The system should have the following features:

  • The paper used by the robot can be on an inclined plane, determined by the system designer (can be laid on the ground horizontally, can be hung on a wall vertically, or can be laid on an inclined surface with an arbitrary angle).
  • There will be three pens of different thicknesses and flexibility for the robot to use: (a) a rigid usual thin pen; (b) a long pen of 40 cm coated with thick rubber; (c) a standard pen coated with a long, and thin spiral, as found on wirebound spiral notebooks. The robot should be able to carry these pens by holding them at arbitrary points. 
  • Adequate haptic feedback should be given to the user to have an enhanced sensation of pen-holding compliance that the robot has to have for writing and drawing in its environment.
  • The interface with the user should be natural and intuitive, and should not require any specialized training before use. All hand movements of the user should be executed at speeds natural for a human and should be replicated by the robot in real-time. The user should not slow down for the robot to catch up.
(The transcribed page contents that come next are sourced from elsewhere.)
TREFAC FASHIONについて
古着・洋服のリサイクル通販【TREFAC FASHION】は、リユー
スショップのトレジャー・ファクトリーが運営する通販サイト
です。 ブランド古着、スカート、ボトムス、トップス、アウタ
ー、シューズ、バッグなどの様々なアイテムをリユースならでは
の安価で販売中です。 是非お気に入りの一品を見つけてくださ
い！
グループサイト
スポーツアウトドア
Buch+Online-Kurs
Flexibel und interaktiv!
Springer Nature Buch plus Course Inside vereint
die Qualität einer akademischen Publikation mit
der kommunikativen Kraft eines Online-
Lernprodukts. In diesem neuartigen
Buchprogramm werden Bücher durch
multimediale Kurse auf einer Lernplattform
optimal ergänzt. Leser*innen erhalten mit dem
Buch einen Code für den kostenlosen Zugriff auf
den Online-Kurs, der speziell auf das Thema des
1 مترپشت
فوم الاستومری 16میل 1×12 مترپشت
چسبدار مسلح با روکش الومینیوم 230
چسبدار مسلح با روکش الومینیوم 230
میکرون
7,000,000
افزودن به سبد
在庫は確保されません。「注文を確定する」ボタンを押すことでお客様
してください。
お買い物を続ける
Optional feature: The user can use a VR headset so that other application areas become possible. 

Shadow fixing intelligent canopy

We all have hard times especially at beaches to adjust the canopy as the sun changes orientation and position. Canopies with so many different shapes have been manufactured to avoid this hassle. As an alternative solution, in this project, you are asked to design a highly versatile canopy fixed to the ground by at least 3 poles. The canopy changes its inclination to keep the position and coverage of the shadow as constant as possible with respect to the initial area defined by the poles for different, arbitrary light source positions and orientations changing in 3D. 

  • Each pole should be at least 30 cm long, extending to a maximum of 50 cm, and the distance between adjacent poles should be 50 cm on the ground.
  • Pole positions on the ground are fixed. 
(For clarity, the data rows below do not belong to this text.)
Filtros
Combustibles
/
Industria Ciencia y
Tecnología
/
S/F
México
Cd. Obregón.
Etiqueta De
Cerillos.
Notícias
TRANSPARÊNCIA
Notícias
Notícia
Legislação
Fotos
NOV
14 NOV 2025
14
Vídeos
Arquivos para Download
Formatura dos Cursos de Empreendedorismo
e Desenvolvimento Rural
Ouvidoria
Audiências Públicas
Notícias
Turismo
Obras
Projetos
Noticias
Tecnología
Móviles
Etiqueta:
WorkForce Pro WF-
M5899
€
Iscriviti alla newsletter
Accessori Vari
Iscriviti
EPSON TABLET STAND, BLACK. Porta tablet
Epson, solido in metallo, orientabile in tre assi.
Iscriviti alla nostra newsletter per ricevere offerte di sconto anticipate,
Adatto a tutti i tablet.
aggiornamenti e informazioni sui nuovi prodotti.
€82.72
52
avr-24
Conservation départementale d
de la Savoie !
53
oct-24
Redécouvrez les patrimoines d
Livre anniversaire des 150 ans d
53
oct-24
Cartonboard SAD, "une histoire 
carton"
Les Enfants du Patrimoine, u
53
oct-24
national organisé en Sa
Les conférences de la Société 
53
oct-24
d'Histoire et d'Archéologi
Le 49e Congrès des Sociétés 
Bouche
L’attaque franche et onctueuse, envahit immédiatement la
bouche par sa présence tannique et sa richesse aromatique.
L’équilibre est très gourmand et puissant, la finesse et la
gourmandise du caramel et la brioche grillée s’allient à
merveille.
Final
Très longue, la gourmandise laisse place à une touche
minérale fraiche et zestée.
The system should be compatible with a light source, which moves smoothly within a spherical sector of a maximum of ±45 degrees in all directions and assumes at least 3 different positions and orientations in 20 secs.

Training Buddy

Practicing with the best players is critical in advancing your skills in any sport. Table tennis is no exception, yet it is not always possible to train with highly qualified players, since they are often your opponents. In this project, you are asked to design and implement a ping pong ball launcher as a useful training tool with some level of interaction and intelligence.

The ball launcher is a device that 

  • works with verbal commands from the player 
  • launches balls in varying and adjustable swing speeds, serve frequencies, and launching angles
  • exerts topspins and backspins to balls at varying levels (e.g. heavy topspin, slight backspin)
  • determines whether the player was able to hit the ball and records it in a database for sport analytics purposes.

The ball launcher must have five operation modes as follows:

  • Repetition practicing: Consecutive balls are launched in the same style (e.g., topspin to the left).
  • Randomized repetition practicing: Balls are launched as in repetition practicing, but with random variations on parameters such as swing speed, launching angle and landing point.
  • Sequence practicing: Consecutive balls are launched in different styles in a particular order  (e.g., one topspin to the left, one topspin to the right, and then one backspin to the right). 
  • Randomized sequence practicing: Balls are launched as in sequence practicing, but with random variations on parameters such as swing speed, launching angle, and landing point.
  • Game mode: The device simulates an opponent by displaying combinations of all its capabilities and analyzing the skills of the user that require improvement.

The ball launcher must be designed to perform on a real ping pong table. Balls should be launched from at least 1 m away from the net and should land on the opposite side of the table at least 80% of the time in any repetition practicing mode.